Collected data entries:
_____

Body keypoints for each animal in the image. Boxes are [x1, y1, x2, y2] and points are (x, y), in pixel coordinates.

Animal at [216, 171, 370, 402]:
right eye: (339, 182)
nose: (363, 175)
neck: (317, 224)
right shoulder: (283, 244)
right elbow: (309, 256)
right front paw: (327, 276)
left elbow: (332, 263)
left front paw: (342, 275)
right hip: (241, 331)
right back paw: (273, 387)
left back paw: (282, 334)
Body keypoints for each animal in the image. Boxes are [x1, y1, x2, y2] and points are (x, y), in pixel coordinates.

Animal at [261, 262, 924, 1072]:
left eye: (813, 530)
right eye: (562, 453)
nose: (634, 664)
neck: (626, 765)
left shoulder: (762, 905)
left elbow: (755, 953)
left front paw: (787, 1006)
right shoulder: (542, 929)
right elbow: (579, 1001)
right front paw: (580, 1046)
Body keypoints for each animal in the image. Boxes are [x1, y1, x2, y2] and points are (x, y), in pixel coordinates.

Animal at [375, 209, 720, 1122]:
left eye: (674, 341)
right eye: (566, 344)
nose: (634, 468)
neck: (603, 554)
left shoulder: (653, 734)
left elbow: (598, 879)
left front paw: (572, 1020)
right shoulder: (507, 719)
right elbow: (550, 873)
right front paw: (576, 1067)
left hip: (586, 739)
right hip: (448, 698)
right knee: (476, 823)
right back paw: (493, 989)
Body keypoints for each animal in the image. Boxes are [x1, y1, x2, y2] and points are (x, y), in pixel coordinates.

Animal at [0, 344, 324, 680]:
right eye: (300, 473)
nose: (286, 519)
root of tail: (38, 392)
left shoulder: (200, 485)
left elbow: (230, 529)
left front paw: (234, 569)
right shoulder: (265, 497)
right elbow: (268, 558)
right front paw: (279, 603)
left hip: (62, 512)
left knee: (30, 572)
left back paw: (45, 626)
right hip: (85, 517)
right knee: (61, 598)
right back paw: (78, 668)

_____

What you should do:
Please copy exactly, and only, the lines from the line containing "right shoulder: (507, 719)" through the last line of the records, with both ends included.

Response below:
right shoulder: (507, 719)
right elbow: (550, 873)
right front paw: (576, 1067)
left hip: (586, 739)
right hip: (448, 698)
right knee: (476, 823)
right back paw: (493, 989)
Body keypoints for each animal in the image. Boxes are [x1, y1, x2, y2] and points are (x, y), in pixel coordinates.

Animal at [0, 344, 324, 680]:
right eye: (300, 473)
nose: (286, 519)
root of tail: (38, 392)
left shoulder: (200, 485)
left elbow: (230, 529)
left front paw: (234, 569)
right shoulder: (265, 497)
right elbow: (268, 558)
right front paw: (279, 603)
left hip: (62, 512)
left knee: (30, 572)
left back paw: (45, 626)
right hip: (85, 517)
right knee: (61, 598)
right back paw: (78, 668)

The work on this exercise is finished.